[Selection]
================
## ganeshie8 one year ago whats the difference between the function compositions $$(f\circ g)\circ h$$ and $$f \circ (g\circ h)$$

1. welshfella

is there a difference?

2. ganeshie8

It turns out the compositions are associative, but what exactly is the difference between them ?

3. zzr0ck3r

Hint: Function composition is associative

4. ikram002p

there is no difference only be careful about range and domain

5. ganeshie8

i mean, in terms of execution order... what difference that parenthesis ordering make ? idk im having a hard time moving forward with my review of abstract algebra because of this..

6. ikram002p

order might affect on that only.

7. ganeshie8

Hmm okay, domain and codomain are valid in both cases  h : X -> Y g : Y -> Z f : Z -> W 

8. freckles

hey so you do you mean like what would $f \circ (g \circ h) \text{ verus what would it look like to find } (f \circ g) \circ h$ $f=x^2 \\ g=x-1 \\ h= \sqrt{x} \\ f \circ g =(x-1)^2 \\ g \circ h=\sqrt{x}-1 \\ ( f \circ g) \circ h=(\sqrt{x}-1)^2 \\ f \circ (g \circ h)=(\sqrt{x}-1)^2$?

9. ganeshie8

I see compositions don't commute in general : $$f\circ g \ne g\circ f$$ But I am studying associativity as of now. for example, we knw that addition over real numbers is associative :  (a + b) + c = a + (b + c)  here we agree that "a+b" is executed first on left hand side. is there a similar thing for compositions ?

10. ikram002p

take this example h : {b,1,2,3}->{1 } g : {1,2,3}->{4,5,a,c} f : {.4,1,2,3}->{a,b,c}

11. freckles

yes you can find f composed with g first then plug in h or you can find g composed with h then plug that result into f

12. ganeshie8

how does that work ? say $$f(x) = x$$ $$g(x) = 2x$$ $$h(x)=3x$$

13. ganeshie8

$$(f\circ g)\circ h(2) = ?$$ what does it mean to compose $$f$$ and $$g$$ first, here ?
================
[Given problem a] Sum up the thread in two sentences.
================
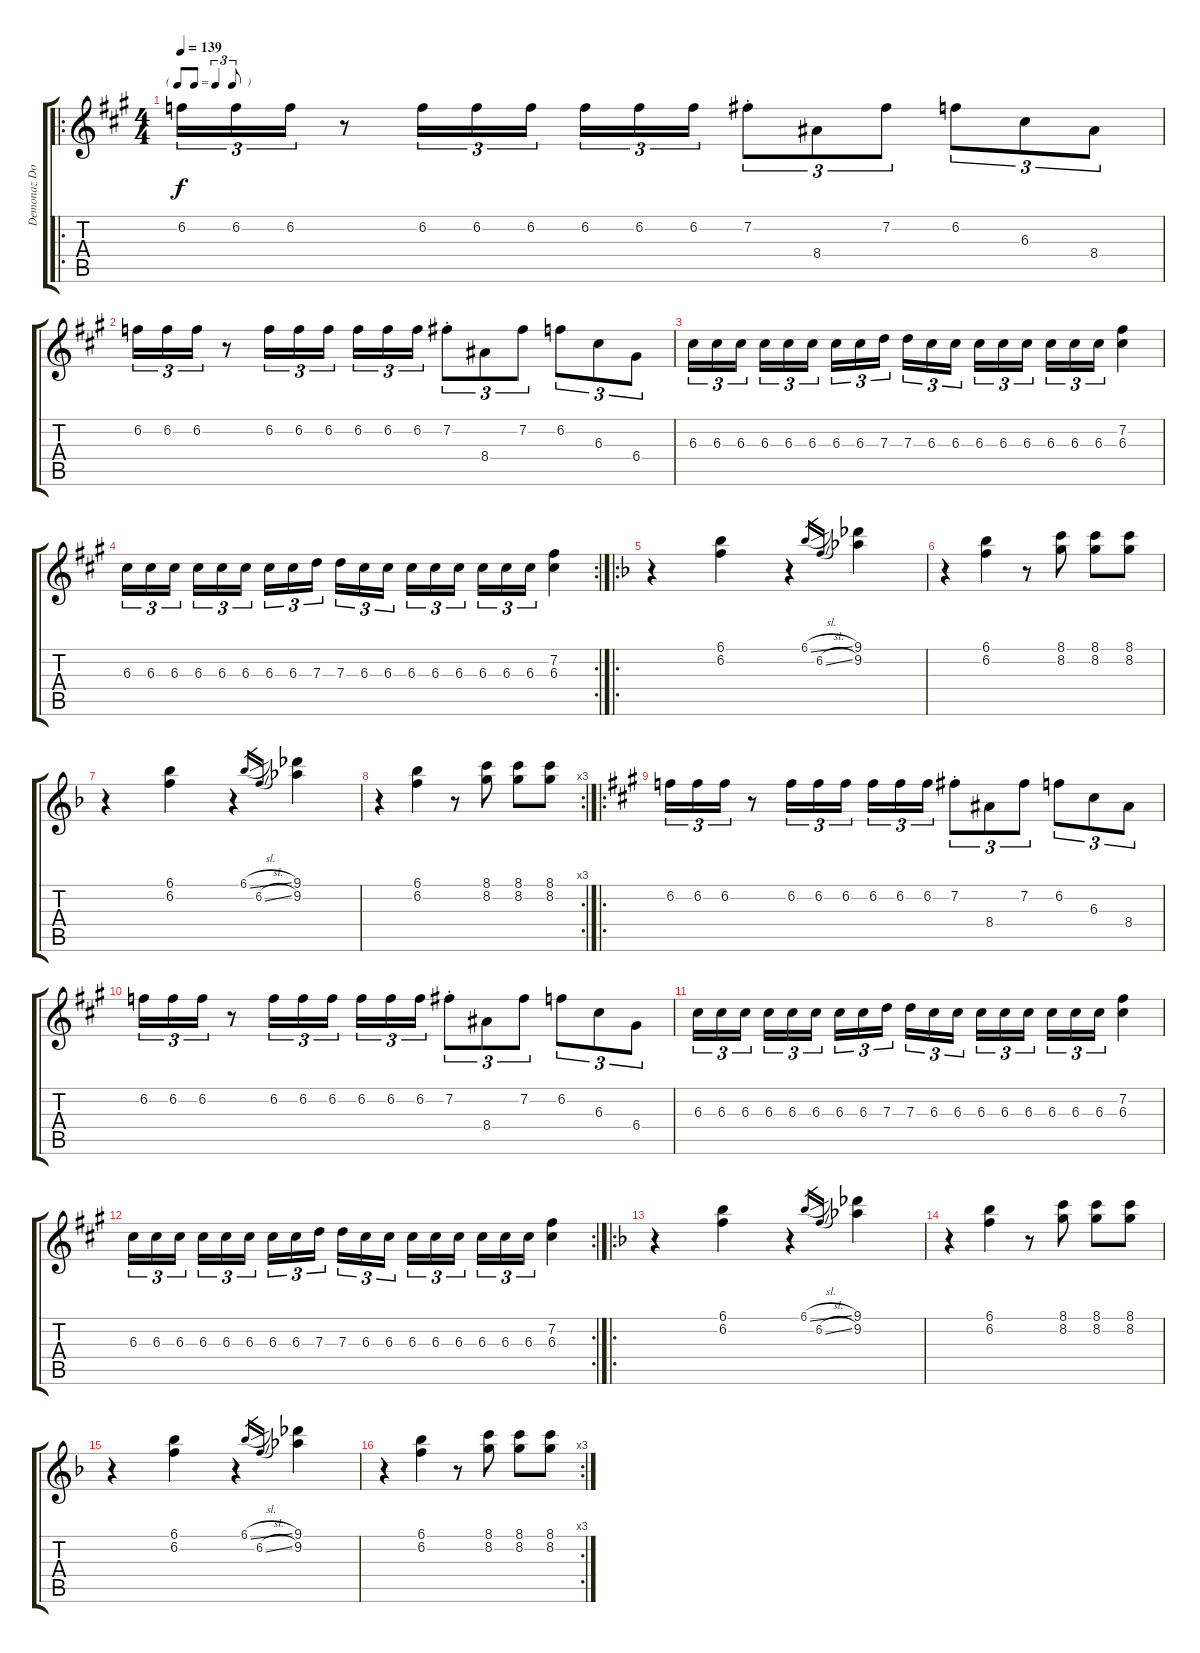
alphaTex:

\track ("Demonaz Doom Occulta" "Demonaz Do") {instrument overdrivenguitar}
\staff {score tabs}
\tuning (E4 B3 G3 D3 A2 E2) {hide}
\ro
\ts (4 4)
\tf triplet8th
\tempo 139
\clef g2
\ks a
6.2.16{tu (3 2) dy f instrument overdrivenguitar} 6.2.16{tu (3 2)} 6.2.16{tu (3 2)} r.8 6.2.16{tu (3 2)} 6.2.16{tu (3 2)} 6.2.16{tu (3 2) beam splitsecondary} 6.2.16{tu (3 2)} 6.2.16{tu (3 2)} 6.2.16{tu (3 2)} 7.2{st}.8{tu (3 2)} 8.4.8{tu (3 2)} 7.2.8{tu (3 2)} 6.2.8{tu (3 2)} 6.3.8{tu (3 2)} 8.4.8{tu (3 2)} |
6.2.16{tu (3 2)} 6.2.16{tu (3 2)} 6.2.16{tu (3 2)} r.8 6.2.16{tu (3 2)} 6.2.16{tu (3 2)} 6.2.16{tu (3 2) beam splitsecondary} 6.2.16{tu (3 2)} 6.2.16{tu (3 2)} 6.2.16{tu (3 2)} 7.2{st}.8{tu (3 2)} 8.4.8{tu (3 2)} 7.2.8{tu (3 2)} 6.2.8{tu (3 2)} 6.3.8{tu (3 2)} 6.4.8{tu (3 2)} |
6.3.16{tu (3 2)} 6.3.16{tu (3 2)} 6.3.16{tu (3 2) beam splitsecondary} 6.3.16{tu (3 2)} 6.3.16{tu (3 2)} 6.3.16{tu (3 2)} 6.3.16{tu (3 2)} 6.3.16{tu (3 2)} 7.3.16{tu (3 2) beam splitsecondary} 7.3.16{tu (3 2)} 6.3.16{tu (3 2)} 6.3.16{tu (3 2)} 6.3.16{tu (3 2)} 6.3.16{tu (3 2)} 6.3.16{tu (3 2) beam splitsecondary} 6.3.16{tu (3 2)} 6.3.16{tu (3 2)} 6.3.16{tu (3 2)} (7.2 6.3).4 |
\rc 2
6.3.16{tu (3 2)} 6.3.16{tu (3 2)} 6.3.16{tu (3 2) beam splitsecondary} 6.3.16{tu (3 2)} 6.3.16{tu (3 2)} 6.3.16{tu (3 2)} 6.3.16{tu (3 2)} 6.3.16{tu (3 2)} 7.3.16{tu (3 2) beam splitsecondary} 7.3.16{tu (3 2)} 6.3.16{tu (3 2)} 6.3.16{tu (3 2)} 6.3.16{tu (3 2)} 6.3.16{tu (3 2)} 6.3.16{tu (3 2) beam splitsecondary} 6.3.16{tu (3 2)} 6.3.16{tu (3 2)} 6.3.16{tu (3 2)} (7.2 6.3).4 |
\ro
\ks f
r.4 (6.1 6.2).4 r.4 6.1{sl}.16{gr} 6.2{sl}.16{gr} (9.1 9.2).4 |
r.4 (6.1 6.2).4 r.8 (8.1 8.2).8 (8.1 8.2).8 (8.1 8.2).8 |
r.4 (6.1 6.2).4 r.4 6.1{sl}.16{gr} 6.2{sl}.16{gr} (9.1 9.2).4 |
\rc 3
r.4 (6.1 6.2).4 r.8 (8.1 8.2).8 (8.1 8.2).8 (8.1 8.2).8 |
\ro
\ks a
6.2.16{tu (3 2)} 6.2.16{tu (3 2)} 6.2.16{tu (3 2)} r.8 6.2.16{tu (3 2)} 6.2.16{tu (3 2)} 6.2.16{tu (3 2) beam splitsecondary} 6.2.16{tu (3 2)} 6.2.16{tu (3 2)} 6.2.16{tu (3 2)} 7.2{st}.8{tu (3 2)} 8.4.8{tu (3 2)} 7.2.8{tu (3 2)} 6.2.8{tu (3 2)} 6.3.8{tu (3 2)} 8.4.8{tu (3 2)} |
6.2.16{tu (3 2)} 6.2.16{tu (3 2)} 6.2.16{tu (3 2)} r.8 6.2.16{tu (3 2)} 6.2.16{tu (3 2)} 6.2.16{tu (3 2) beam splitsecondary} 6.2.16{tu (3 2)} 6.2.16{tu (3 2)} 6.2.16{tu (3 2)} 7.2{st}.8{tu (3 2)} 8.4.8{tu (3 2)} 7.2.8{tu (3 2)} 6.2.8{tu (3 2)} 6.3.8{tu (3 2)} 6.4.8{tu (3 2)} |
6.3.16{tu (3 2)} 6.3.16{tu (3 2)} 6.3.16{tu (3 2) beam splitsecondary} 6.3.16{tu (3 2)} 6.3.16{tu (3 2)} 6.3.16{tu (3 2)} 6.3.16{tu (3 2)} 6.3.16{tu (3 2)} 7.3.16{tu (3 2) beam splitsecondary} 7.3.16{tu (3 2)} 6.3.16{tu (3 2)} 6.3.16{tu (3 2)} 6.3.16{tu (3 2)} 6.3.16{tu (3 2)} 6.3.16{tu (3 2) beam splitsecondary} 6.3.16{tu (3 2)} 6.3.16{tu (3 2)} 6.3.16{tu (3 2)} (7.2 6.3).4 |
\rc 2
6.3.16{tu (3 2)} 6.3.16{tu (3 2)} 6.3.16{tu (3 2) beam splitsecondary} 6.3.16{tu (3 2)} 6.3.16{tu (3 2)} 6.3.16{tu (3 2)} 6.3.16{tu (3 2)} 6.3.16{tu (3 2)} 7.3.16{tu (3 2) beam splitsecondary} 7.3.16{tu (3 2)} 6.3.16{tu (3 2)} 6.3.16{tu (3 2)} 6.3.16{tu (3 2)} 6.3.16{tu (3 2)} 6.3.16{tu (3 2) beam splitsecondary} 6.3.16{tu (3 2)} 6.3.16{tu (3 2)} 6.3.16{tu (3 2)} (7.2 6.3).4 |
\ro
\ks f
r.4 (6.1 6.2).4 r.4 6.1{sl}.16{gr} 6.2{sl}.16{gr} (9.1 9.2).4 |
r.4 (6.1 6.2).4 r.8 (8.1 8.2).8 (8.1 8.2).8 (8.1 8.2).8 |
r.4 (6.1 6.2).4 r.4 6.1{sl}.16{gr} 6.2{sl}.16{gr} (9.1 9.2).4 |
\rc 3
r.4 (6.1 6.2).4 r.8 (8.1 8.2).8 (8.1 8.2).8 (8.1 8.2).8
================
[Given problem b] List each line of the entries that contains the word "overdrivenguitar".

[Worked answer a] A forum user asks how the compositions (f∘g)∘h and f∘(g∘h) differ, noting that composition is associative but wanting to know what the parentheses change about execution order. Replies point out that composition is associative and that there is no difference beyond care with range and domain, and one explains that you can compose f with g first and then plug in h, or compose g with h first and plug that result into f.

[Worked answer b]
\track ("Demonaz Doom Occulta" "Demonaz Do") {instrument overdrivenguitar}
6.2.16{tu (3 2) dy f instrument overdrivenguitar} 6.2.16{tu (3 2)} 6.2.16{tu (3 2)} r.8 6.2.16{tu (3 2)} 6.2.16{tu (3 2)} 6.2.16{tu (3 2) beam splitsecondary} 6.2.16{tu (3 2)} 6.2.16{tu (3 2)} 6.2.16{tu (3 2)} 7.2{st}.8{tu (3 2)} 8.4.8{tu (3 2)} 7.2.8{tu (3 2)} 6.2.8{tu (3 2)} 6.3.8{tu (3 2)} 8.4.8{tu (3 2)} |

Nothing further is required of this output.